Fistula-in-ano is a common problem encountered by surgeons which can be classified as either simple or complex. Complex fistulas (CF) cause higher morbidity and are much more challenging to treat. Although numerous treatment options are available for CF, none are proven to be 100% effective. The endorectal advancement flap (EAF) procedure was developed as an alternative to conventional surgical treatments for CF. Herein, we describe a novel modification of the EAF procedure along with surgical outcomes in terms of recurrence, fecal incontinence and factors associated with flap failure.

 

A retrospective review of patients with CF who underwent EAF between 2004-2019 was done.

 

The conventional EAF procedure was modified by performing transverse imbrication of the internal sphincter over the internal fistula opening.

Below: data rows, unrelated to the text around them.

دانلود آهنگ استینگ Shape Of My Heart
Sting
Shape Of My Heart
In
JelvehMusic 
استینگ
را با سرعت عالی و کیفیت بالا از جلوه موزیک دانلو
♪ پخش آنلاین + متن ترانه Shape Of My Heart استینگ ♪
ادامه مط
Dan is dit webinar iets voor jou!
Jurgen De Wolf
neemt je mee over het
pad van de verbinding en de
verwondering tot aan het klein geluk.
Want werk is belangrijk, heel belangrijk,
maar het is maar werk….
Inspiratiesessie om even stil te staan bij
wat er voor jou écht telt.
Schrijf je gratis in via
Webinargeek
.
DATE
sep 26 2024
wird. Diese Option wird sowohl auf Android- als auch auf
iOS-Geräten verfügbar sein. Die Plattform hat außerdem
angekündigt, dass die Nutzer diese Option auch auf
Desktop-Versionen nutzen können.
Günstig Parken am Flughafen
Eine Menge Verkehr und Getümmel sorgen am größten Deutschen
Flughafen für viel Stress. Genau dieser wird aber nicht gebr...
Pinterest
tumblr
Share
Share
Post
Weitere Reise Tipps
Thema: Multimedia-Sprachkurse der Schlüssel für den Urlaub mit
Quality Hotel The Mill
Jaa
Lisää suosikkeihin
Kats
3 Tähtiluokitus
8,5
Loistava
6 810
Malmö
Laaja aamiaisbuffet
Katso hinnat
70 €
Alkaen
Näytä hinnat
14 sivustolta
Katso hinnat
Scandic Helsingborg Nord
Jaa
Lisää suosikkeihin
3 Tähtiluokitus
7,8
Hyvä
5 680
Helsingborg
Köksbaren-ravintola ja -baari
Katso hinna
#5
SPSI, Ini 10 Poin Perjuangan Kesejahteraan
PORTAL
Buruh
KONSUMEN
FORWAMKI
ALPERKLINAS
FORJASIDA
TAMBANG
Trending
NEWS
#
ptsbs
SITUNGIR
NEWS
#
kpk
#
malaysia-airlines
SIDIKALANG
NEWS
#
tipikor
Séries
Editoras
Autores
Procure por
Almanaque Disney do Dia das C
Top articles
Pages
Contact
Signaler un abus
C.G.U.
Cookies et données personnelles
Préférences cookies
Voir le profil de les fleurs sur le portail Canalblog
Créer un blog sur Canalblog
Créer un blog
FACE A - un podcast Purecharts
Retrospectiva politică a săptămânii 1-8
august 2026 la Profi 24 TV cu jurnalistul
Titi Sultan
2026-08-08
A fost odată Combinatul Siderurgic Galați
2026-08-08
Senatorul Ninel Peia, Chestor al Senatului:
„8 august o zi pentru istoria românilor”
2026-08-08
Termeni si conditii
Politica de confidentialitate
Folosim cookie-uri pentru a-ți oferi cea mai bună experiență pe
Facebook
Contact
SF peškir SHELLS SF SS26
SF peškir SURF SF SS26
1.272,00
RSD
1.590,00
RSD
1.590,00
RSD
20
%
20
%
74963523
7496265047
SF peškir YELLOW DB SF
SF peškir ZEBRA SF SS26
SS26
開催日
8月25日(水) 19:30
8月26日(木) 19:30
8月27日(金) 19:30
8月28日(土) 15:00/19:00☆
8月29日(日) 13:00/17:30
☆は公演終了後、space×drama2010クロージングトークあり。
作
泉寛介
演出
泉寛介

The incidence of post-operative recurrence and fecal incontinence were calculated from chart documentation at the last available date of followup.

 

With a median follow-up of 6.6 months (range: 3.3-24 months), 99 patients with CFs underwent a modified EAF. Of these, 93% (92/99) had a successful procedure, 7% (7/99) experienced recurrence and 1% (1/99) experienced new-onset fecal incontinence.

 

Systemic steroid or immunomodulatory therapy use (p=0.001) and patients with diagnosedinflammatory bowel disease (p<0.0001) were associated with increased rate of recurrence.

 

EAF with transverse imbrication of the internal opening using interrupted, absorbable suture is an effective technique to treat complex or recurrent anal fistulas. It is associated with a low risk of recurrence (7%) and fecal incontinence (1%) and a valid treatment option for CFs.